Your next task is to implement two functions that compute KL-divergence and the second term - log-likelihood of an output. Here is some necessary math for your convenience:

$$D_{KL} = \frac{1}{2}\sum_{i=1}^{dimZ}(1+log(\sigma_i^2)-\mu_i^2-\sigma_i^2)$$$$\log p_{\theta}(x|z) = \sum_{i=1}^{dimX}\log p_{\theta}(x_i|z)=\sum_{i=1}^{dimX} \log \Big( \frac{1}{\sigma_i\sqrt{2\pi}}e^{-\frac{(\mu_I-x)^2}{2\sigma_i^2}} \Big)=...$$

Don't forget in the code that you are using $\log\sigma$ as variable. Explain, why not $\sigma$?

In [ ]:
def KL_divergence(mu, logsigma):
    return 0

def log_likelihood(x, mu, logsigma):
    return 0

In [ ]:
lasagne.layers.get_all_layers(l_output) # should be ~9 layers total

Now build the loss and training function:

In [ ]:
# create prediction variable
# prediction =

# create loss function
# ...
# loss = KL_divergence(..., ...) + log_likelihood(..., ..., ...)

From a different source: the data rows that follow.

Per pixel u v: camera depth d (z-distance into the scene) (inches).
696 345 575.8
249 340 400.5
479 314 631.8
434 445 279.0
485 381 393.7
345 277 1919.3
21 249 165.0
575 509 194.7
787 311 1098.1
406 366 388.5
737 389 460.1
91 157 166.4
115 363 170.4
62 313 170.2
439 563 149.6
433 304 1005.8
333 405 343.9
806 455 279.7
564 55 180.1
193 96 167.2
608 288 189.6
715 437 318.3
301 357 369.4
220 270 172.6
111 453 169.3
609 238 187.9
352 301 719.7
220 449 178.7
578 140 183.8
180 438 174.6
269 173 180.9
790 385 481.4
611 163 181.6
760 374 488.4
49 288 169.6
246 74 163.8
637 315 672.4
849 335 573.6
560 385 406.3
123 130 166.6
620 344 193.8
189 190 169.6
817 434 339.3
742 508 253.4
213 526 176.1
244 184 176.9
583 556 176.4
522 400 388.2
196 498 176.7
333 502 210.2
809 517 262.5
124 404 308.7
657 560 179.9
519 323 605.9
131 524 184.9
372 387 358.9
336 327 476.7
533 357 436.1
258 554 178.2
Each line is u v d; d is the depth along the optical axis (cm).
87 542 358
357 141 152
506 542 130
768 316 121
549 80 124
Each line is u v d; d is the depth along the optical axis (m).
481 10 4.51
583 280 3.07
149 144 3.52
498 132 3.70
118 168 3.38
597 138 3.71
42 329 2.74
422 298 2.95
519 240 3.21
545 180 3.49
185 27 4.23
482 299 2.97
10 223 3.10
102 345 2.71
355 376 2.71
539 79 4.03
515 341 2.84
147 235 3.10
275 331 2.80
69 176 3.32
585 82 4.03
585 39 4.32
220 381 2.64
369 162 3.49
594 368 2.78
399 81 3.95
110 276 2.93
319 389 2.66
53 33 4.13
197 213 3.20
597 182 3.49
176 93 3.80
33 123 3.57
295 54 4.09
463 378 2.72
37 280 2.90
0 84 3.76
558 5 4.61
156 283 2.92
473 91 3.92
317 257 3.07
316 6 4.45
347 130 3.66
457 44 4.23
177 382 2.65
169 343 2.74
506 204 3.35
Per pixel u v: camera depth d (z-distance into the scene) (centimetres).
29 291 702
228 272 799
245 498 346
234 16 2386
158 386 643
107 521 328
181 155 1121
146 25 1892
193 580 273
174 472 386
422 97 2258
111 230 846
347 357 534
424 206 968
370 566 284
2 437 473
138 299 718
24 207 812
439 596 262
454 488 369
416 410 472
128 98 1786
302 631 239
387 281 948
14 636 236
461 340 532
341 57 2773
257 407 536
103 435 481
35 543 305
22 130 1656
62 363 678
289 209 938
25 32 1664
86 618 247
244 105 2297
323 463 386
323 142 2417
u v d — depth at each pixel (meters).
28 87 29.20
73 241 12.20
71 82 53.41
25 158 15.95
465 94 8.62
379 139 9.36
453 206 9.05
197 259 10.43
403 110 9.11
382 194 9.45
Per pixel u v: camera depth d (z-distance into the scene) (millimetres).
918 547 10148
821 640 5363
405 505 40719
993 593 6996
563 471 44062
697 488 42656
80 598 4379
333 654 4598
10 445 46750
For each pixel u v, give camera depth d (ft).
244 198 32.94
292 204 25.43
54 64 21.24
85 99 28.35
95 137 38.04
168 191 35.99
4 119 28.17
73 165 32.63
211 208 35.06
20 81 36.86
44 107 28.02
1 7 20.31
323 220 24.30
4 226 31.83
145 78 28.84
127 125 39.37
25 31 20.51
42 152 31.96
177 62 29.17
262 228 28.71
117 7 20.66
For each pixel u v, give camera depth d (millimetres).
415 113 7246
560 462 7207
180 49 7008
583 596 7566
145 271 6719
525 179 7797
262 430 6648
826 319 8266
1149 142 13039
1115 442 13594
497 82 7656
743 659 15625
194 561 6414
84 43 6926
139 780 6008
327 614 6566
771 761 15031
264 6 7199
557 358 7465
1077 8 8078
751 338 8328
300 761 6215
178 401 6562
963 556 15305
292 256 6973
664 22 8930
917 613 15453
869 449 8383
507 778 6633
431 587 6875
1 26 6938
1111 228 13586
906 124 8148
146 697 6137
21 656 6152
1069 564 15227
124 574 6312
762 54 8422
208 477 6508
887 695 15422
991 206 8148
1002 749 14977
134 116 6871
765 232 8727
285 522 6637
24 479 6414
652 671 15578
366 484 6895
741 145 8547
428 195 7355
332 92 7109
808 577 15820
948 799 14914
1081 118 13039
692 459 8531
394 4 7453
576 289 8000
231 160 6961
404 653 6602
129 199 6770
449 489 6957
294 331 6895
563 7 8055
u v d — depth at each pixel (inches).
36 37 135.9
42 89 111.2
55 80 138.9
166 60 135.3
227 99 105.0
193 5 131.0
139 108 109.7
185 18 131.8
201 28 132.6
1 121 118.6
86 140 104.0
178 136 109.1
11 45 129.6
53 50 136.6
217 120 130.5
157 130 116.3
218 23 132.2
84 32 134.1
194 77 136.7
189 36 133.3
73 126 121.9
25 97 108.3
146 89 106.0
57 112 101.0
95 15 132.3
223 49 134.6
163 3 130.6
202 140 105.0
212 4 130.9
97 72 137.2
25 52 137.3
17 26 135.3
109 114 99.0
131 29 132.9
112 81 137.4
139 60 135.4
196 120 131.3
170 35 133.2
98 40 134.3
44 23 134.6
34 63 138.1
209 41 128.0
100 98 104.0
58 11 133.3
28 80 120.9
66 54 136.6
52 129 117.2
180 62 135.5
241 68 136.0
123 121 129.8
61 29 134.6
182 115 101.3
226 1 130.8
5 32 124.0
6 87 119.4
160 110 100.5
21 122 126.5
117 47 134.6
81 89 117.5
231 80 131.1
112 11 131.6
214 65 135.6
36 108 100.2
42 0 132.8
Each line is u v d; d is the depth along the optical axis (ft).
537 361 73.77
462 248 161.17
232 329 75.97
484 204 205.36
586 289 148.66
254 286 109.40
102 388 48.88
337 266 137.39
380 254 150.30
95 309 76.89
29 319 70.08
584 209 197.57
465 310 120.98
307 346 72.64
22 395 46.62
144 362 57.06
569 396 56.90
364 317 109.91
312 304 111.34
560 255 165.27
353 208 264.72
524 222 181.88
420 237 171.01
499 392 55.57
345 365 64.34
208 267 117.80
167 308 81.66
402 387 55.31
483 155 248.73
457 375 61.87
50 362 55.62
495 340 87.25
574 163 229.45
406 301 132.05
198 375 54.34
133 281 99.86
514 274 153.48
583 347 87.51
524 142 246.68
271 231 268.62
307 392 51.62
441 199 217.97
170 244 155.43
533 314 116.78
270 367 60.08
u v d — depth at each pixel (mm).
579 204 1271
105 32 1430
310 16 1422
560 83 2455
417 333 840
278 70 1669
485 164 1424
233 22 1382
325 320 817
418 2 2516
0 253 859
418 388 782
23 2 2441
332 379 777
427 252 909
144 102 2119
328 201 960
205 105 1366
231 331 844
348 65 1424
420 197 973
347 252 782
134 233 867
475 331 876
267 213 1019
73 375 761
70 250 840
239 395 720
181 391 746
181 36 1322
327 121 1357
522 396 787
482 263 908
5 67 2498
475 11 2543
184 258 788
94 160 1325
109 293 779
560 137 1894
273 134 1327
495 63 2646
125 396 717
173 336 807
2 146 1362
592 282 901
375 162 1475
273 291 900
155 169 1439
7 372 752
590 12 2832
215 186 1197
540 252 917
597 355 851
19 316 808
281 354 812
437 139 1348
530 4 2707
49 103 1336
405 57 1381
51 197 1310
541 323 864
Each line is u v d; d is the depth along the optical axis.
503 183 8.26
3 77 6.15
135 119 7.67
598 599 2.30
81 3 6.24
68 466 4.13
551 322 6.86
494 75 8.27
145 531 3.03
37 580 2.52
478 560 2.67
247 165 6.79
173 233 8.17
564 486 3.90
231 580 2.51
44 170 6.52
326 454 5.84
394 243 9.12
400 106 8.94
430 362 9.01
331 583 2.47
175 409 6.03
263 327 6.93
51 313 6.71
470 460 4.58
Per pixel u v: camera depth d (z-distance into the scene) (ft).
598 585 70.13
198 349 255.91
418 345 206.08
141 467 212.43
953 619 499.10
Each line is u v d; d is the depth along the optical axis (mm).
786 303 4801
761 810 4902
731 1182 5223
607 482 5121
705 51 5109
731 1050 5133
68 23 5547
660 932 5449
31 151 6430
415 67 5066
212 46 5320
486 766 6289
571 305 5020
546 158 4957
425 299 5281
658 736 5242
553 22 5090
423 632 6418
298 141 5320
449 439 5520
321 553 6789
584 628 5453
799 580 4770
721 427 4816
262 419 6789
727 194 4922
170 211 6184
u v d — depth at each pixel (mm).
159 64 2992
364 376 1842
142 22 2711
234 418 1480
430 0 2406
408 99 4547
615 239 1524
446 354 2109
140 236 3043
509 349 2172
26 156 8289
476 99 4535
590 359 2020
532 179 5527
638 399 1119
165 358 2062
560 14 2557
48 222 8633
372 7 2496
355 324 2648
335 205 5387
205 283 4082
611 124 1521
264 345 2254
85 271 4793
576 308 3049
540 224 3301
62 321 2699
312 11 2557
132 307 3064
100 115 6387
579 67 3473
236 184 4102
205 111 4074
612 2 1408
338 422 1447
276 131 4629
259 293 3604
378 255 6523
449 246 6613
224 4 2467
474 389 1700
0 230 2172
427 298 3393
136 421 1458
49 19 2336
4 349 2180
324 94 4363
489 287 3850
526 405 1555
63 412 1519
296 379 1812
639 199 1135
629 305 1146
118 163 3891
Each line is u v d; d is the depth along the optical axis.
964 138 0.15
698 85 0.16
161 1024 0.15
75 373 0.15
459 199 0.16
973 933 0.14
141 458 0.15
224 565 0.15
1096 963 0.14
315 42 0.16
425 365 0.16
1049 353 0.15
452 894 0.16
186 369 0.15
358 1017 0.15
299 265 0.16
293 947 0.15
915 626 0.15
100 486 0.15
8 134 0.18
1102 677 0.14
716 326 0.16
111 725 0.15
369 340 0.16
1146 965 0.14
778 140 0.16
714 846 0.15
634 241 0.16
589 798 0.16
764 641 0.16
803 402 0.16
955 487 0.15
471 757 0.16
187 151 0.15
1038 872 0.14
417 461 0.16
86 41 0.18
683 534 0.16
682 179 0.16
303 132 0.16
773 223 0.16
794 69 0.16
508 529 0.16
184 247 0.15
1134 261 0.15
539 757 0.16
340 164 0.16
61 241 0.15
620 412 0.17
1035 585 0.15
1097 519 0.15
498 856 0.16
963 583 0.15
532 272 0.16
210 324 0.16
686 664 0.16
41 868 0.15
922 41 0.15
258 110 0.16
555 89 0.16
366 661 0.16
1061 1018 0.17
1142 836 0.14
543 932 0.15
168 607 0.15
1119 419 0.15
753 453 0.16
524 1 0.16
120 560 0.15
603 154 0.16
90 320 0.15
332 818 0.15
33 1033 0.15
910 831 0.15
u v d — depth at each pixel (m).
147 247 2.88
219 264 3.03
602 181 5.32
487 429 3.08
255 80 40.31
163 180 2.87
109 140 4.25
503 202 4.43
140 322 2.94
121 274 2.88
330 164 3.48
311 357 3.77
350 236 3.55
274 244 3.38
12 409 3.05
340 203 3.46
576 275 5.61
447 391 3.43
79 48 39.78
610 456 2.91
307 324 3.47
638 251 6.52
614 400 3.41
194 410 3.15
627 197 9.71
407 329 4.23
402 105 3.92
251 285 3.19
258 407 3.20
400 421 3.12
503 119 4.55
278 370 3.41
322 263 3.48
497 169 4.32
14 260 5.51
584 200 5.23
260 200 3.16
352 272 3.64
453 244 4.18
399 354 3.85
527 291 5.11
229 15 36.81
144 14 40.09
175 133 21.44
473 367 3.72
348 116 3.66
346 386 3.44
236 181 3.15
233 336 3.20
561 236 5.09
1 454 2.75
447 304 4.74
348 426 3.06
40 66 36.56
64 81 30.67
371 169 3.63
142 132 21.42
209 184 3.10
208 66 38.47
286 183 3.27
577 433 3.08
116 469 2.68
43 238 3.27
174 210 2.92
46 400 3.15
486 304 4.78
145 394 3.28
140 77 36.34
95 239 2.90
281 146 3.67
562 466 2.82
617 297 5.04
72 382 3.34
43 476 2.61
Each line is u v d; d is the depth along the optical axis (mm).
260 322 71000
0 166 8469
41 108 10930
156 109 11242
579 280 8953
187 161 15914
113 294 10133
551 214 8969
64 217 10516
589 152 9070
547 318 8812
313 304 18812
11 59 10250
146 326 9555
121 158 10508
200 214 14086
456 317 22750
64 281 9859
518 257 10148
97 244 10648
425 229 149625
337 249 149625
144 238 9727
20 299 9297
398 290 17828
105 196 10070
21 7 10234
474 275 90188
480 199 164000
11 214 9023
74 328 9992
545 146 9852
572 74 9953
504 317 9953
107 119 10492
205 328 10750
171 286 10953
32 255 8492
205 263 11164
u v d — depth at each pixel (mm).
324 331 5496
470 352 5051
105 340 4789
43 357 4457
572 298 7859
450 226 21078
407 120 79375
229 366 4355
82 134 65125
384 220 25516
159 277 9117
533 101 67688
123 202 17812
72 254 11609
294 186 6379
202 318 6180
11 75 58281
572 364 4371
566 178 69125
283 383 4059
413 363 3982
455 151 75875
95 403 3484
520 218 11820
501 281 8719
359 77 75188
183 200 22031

# create parameter update expressions
# params = 
# updates = 

# compile training and testing functions
# train_fn = 
# test_fn =

And train the model:

In [ ]:
# train your autoencoder
# visualize progress in reconstruction and loss decay


If you managed to tune your autoencoders to converge and learn something about the world, now it's time to make fun out of it. As you may have noticed, there are face attributes in dataset. We're interesting in "Smiling" column, but feel free to try others as well! Here is the first task:

1) Extract the "Smilling" column as a separate numpy vector and sort this vector.

In [ ]:

In [ ]:
#show top- and bottom-10 faces of sorted

2) Take z-representations of those top images (you can do it only for positive or for both) and average them to find "vector representation" of the attribute.

3) Show how "feature arithmetics" works with representations of both VAE and conventional autoencoder. Show how to generate an image with preconditioned attribute. Take some sad faces and make them smiling.

4) (If you didn't manage to tune VAE, just show if it works for just AE.) Discuss the results.